Data revealed a more favorable OS prognosis in patients with PD-L1–positive status (HR, 0.60; 95% CI, 0.46-0.78) and BRCA mutations (HR, 0.45; 95% CI, 0.30-0.69) regardless of the treatment arm.

“Mature efficacy results from the ENGOT-Ov41/GEICO 69-O/ANITA trial are consistent with the primary analysis,² showing no clinically or statistically significant benefit from the addition of atezolizumab to [chemotherapy] and maintenance niraparib for late-relapsing [recurrent ovarian cancer],” lead study author Professor Antonio González-Martín, from GEICO and the Department of Medical Oncology and Program in Solid Tumors of Cima-Universidad de Navarra, Cancer Center Clínica Universidad de Navarra (CCUN) in Madrid, Spain, wrote with coauthors in the poster.¹ “No new safety concerns emerged with long-term follow-up. These findings should be considered when designing future trials in late-relapsing [recurrent ovarian cancer].”

In the double-blinded phase 3 ANITA trial, 417 patients were assigned to receive atezolizumab (n = 208) or placebo (n = 209) in combination with a carboplatin doublet during the chemotherapy phase. In the maintenance phase, patients received atezolizumab at 1200 mg or matched placebo on day 1 plus niraparib at an individualized starting dose of 300 mg or 200 mg on days 1 to 21 of each cycle.

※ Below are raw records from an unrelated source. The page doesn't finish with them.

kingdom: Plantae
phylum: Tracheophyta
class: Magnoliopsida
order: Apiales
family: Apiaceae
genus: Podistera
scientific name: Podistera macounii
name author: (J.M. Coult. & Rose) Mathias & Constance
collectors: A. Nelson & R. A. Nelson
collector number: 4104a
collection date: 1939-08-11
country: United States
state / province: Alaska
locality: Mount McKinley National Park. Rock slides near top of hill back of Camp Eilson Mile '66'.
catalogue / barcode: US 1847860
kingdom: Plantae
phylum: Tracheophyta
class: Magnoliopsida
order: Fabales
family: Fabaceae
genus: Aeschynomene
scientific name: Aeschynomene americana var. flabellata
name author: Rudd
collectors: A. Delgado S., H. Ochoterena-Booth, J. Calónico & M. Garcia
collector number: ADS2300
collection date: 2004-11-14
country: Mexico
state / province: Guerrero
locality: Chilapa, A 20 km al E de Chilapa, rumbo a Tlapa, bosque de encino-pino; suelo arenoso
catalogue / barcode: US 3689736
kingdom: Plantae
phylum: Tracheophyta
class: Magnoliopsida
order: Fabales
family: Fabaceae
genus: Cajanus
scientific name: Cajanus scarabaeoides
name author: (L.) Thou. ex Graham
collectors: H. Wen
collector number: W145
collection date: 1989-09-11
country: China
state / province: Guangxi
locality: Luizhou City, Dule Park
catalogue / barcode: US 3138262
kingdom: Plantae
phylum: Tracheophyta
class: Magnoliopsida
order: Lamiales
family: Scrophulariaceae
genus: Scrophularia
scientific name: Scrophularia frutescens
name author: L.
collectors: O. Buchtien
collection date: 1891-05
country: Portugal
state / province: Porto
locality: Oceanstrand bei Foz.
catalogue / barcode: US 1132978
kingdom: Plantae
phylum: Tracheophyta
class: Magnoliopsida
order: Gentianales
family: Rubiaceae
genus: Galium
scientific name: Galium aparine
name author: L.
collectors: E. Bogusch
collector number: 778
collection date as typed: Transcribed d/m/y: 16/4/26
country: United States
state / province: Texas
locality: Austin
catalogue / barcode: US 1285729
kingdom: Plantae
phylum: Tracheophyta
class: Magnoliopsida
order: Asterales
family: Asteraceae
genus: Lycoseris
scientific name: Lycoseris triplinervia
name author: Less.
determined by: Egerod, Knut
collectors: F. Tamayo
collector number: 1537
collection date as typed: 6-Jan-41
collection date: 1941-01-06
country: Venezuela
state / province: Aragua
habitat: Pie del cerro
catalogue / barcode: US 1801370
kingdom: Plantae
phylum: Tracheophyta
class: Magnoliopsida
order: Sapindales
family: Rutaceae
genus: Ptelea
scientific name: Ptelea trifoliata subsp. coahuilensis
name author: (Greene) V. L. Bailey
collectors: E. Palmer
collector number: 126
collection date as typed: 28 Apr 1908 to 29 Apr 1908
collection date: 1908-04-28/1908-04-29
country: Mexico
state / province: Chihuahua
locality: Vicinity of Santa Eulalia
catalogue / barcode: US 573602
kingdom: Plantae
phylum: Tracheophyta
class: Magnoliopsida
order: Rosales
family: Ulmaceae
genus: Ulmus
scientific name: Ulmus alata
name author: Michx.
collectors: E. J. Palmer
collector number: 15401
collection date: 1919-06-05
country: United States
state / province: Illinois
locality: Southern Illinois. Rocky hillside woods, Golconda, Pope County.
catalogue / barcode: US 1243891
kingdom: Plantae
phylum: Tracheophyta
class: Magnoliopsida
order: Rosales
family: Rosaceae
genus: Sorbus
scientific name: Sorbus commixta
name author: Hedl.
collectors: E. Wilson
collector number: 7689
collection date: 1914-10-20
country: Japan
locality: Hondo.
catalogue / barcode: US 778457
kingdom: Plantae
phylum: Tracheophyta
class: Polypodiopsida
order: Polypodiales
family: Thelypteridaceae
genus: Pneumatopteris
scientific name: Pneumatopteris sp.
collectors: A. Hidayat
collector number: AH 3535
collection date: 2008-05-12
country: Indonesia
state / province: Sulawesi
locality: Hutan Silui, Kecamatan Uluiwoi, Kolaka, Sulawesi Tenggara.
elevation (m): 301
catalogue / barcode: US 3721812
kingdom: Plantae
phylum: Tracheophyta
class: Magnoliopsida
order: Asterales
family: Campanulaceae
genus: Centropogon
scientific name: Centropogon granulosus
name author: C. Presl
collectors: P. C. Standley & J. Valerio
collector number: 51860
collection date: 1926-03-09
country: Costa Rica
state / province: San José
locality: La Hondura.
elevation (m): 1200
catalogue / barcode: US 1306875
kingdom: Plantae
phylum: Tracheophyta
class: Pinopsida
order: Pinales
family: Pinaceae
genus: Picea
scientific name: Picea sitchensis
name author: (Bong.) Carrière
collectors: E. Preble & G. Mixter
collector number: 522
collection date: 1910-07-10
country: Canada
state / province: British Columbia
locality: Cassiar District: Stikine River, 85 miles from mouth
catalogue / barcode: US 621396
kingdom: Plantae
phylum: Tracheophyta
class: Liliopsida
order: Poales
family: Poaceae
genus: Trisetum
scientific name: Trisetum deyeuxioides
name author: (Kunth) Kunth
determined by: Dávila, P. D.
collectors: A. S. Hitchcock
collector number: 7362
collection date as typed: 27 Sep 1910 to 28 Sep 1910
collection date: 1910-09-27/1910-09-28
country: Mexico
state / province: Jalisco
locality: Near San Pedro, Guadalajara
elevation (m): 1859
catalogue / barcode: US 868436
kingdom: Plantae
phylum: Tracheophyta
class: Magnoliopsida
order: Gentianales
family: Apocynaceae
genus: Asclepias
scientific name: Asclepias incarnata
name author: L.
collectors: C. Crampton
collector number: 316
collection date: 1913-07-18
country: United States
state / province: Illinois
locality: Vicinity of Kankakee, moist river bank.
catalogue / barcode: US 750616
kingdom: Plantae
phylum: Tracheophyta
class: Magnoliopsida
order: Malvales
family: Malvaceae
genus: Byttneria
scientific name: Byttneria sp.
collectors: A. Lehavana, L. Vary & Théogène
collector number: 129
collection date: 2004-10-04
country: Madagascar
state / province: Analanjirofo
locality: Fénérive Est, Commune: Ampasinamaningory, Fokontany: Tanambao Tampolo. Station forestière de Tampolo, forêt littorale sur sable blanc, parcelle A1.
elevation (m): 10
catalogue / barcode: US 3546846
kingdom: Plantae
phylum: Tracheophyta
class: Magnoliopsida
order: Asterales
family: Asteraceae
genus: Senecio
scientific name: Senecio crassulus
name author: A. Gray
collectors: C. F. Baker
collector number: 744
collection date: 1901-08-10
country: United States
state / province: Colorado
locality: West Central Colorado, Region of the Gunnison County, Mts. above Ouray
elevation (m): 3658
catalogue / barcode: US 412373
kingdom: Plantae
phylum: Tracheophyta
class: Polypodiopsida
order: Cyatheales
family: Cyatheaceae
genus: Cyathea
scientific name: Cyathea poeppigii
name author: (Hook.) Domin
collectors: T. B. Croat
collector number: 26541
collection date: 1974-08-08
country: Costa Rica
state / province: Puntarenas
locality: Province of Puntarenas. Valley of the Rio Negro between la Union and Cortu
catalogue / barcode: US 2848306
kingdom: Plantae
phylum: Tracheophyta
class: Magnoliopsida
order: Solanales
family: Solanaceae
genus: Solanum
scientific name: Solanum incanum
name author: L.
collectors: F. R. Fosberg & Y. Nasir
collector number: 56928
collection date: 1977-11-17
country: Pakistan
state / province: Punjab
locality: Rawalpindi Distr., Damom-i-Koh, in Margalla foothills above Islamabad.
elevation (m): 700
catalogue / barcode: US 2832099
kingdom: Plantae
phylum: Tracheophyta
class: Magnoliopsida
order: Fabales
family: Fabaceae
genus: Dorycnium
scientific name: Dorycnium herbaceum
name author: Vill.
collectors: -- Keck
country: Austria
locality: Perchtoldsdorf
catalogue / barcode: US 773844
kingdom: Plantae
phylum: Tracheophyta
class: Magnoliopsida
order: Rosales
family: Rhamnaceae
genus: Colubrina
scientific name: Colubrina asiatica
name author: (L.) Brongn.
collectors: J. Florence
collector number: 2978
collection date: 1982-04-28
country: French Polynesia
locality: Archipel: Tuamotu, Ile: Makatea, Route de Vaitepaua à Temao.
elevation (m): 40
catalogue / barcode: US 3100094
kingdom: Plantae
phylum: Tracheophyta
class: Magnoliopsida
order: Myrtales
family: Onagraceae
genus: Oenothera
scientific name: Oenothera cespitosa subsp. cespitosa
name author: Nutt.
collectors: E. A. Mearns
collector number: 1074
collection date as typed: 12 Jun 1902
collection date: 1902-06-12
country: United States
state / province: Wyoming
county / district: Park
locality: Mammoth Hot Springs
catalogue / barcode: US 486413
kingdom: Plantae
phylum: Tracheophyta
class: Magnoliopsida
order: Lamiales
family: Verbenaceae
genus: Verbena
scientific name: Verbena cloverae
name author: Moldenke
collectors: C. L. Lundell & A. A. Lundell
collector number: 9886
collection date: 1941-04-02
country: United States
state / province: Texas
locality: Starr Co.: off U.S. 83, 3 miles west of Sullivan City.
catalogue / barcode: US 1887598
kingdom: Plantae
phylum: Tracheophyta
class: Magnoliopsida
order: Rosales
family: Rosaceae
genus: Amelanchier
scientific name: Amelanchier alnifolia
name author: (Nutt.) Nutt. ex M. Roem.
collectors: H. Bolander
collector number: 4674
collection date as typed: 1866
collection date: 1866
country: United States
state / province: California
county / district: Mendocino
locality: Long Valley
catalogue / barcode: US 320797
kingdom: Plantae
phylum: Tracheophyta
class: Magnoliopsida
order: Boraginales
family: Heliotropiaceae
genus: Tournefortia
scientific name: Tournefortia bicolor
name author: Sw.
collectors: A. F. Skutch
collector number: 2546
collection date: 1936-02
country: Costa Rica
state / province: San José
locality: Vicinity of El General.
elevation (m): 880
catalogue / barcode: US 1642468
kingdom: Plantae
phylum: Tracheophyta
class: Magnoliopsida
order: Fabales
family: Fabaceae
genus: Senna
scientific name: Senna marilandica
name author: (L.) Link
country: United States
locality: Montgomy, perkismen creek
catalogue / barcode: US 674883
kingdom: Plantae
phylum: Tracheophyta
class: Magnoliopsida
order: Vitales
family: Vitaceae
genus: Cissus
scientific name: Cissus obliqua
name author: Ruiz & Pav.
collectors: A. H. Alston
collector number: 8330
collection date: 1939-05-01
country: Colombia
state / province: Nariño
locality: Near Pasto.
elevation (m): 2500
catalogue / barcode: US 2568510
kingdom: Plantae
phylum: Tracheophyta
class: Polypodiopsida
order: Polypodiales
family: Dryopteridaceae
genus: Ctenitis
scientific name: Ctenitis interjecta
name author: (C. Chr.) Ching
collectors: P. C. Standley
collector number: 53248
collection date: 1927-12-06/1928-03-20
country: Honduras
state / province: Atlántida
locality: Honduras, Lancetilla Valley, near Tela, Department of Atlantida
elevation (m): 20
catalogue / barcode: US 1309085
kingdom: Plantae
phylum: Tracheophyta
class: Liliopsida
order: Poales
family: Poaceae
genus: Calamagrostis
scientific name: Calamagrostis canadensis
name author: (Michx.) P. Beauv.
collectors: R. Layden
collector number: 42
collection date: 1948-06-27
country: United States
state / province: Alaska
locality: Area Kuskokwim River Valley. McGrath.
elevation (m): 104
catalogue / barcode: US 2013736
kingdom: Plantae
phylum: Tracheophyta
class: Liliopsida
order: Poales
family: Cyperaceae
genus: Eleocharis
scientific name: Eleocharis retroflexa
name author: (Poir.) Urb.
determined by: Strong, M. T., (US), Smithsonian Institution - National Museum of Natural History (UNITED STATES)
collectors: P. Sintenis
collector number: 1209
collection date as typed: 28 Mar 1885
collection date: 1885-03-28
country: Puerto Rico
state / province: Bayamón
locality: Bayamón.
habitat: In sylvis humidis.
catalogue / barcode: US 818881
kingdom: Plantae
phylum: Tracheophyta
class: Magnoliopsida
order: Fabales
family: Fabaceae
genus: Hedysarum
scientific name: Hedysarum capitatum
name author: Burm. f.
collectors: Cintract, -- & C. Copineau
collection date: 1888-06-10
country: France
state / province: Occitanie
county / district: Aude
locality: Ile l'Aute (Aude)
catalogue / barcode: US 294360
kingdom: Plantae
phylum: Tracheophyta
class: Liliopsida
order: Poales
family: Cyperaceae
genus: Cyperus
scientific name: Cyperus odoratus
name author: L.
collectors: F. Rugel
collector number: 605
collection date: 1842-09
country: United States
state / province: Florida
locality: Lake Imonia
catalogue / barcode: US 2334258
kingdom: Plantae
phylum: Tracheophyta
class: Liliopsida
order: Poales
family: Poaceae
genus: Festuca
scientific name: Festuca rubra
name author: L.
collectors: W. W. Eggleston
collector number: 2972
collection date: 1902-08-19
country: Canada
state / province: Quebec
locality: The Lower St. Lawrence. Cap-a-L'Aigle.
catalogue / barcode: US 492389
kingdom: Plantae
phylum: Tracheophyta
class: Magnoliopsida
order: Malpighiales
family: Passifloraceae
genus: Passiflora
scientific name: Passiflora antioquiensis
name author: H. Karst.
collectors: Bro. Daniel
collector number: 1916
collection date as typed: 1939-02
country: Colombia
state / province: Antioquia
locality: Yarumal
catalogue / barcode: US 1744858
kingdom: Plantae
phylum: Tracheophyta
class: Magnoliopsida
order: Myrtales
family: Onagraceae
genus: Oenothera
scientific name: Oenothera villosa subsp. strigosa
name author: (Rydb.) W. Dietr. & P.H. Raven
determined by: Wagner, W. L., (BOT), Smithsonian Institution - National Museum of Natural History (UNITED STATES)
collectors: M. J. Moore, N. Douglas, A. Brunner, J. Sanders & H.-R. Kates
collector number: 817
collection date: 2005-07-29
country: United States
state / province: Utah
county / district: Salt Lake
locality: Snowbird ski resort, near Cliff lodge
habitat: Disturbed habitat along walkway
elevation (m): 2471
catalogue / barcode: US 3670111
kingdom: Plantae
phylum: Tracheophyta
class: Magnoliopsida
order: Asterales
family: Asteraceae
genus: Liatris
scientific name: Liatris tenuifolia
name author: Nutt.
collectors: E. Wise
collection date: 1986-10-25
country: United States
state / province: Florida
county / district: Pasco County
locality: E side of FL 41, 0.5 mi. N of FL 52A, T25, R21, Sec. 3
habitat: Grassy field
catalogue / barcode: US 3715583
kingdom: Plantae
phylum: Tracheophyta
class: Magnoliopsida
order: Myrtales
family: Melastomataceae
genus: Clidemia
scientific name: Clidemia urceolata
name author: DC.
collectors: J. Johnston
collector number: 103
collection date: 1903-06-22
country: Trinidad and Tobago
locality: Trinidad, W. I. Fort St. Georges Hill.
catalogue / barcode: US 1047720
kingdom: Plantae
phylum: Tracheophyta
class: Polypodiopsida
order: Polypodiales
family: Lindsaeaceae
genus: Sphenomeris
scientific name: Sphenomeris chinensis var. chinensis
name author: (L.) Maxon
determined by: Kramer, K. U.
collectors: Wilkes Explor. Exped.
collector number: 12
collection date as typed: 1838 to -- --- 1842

The trial’s primary end point was investigator-assessed progression-free survival (PFS) across the ITT population. Secondary end points included duration of response (DOR), investigator-assessed PFS from the initiation of maintenance treatment, time to first subsequent therapy or death, time to second subsequent therapy or death, time to second progression or death, and OS.

Patients with measurable, high-grade serous, endometrioid, or undifferentiated late-relapsing ovarian cancer were eligible for enrollment on the trial. Other eligibility criteria included having no more than 2 prior lines of chemotherapy, no prior PARP inhibitors, no prior immune checkpoint inhibitors in any treatment setting, and an ECOG performance status of 0 or 1.

The median age was 63 years (range, 37-85) in the atezolizumab arm and 62 years (range, 23-82) in the placebo arm; most from each arm had an ECOG performance status of 0 (64% vs 61%) and high-grade serous histology (90% vs 94%). Additionally, most patients in each respective arm had 1 prior line of treatment (87% vs 87%), no BRCA mutations (88% vs 85%), PD-L1 negativity (56% vs 53%), and a chemotherapy backbone of pegylated liposomal doxorubicin (75% vs 77%).

In the ITT population, the atezolizumab combination produced numerical improvements in DOR (HR, 0.77; 95% CI, 0.57-1.06), PFS (HR, 0.86; 95% CI, 0.69-1.07), maintenance PFS (HR, 0.78; 95% CI, 0.60-1.01), and PFS2 (HR, 0.93; 95% CI, 0.74-1.18), but not time to first subsequent therapy (HR, 1.00; 95% CI, 0.82-1.23) or time to second subsequent therapy or death (HR, 1.01; 95% CI, 0.81-1.26). Among patients with PD-L1–positive status, the experimental regimen conferred numerical improvements across all secondary end points vs the placebo combination.

Any-grade adverse effects (AEs) occurred in 100% of the atezolizumab arm and 99% of the placebo arm, with 72% vs 68% experiencing grade 3 or higher treatment-related AEs. In each respective arm, 38% vs 30% had serious AEs, 24% vs 9% had immune-mediated AEs, and 55% vs 47% experienced AEs associated with niraparib dose reductions. Data showed that 25% from each arm had AEs leading to discontinuation of maintenance niraparib; 15% and 13% discontinued maintenance atezolizumab and placebo, respectively, due to AEs.

References

1. González-Martín A, Pérez MJR, Heitz F, et al. Final results from the ENGOT-Ov41/GEICO 69-O/ANITA randomised phase 3 trial of atezolizumab, platinum-based chemotherapy and maintenance niraparib for late-relapsing recurrent ovarian cancer. Presented at the European Society for Medical Oncology (ESMO) Congress 2025; October 17-21, 2025; Berlin, Germany. Abstract 1066P.
2. González-Martín A, Rubio MJ, Heitz F, et al. Atezolizumab combined with platinum and maintenance niraparib for recurrent ovarian cancer with a platinum-free interval >6 months: ENGOT-OV41/GEICO 69-O/ANITA phase III trial. J Clin Oncol. 2024;42(36):4294-4304. doi:10.1200/JCO.24.00668.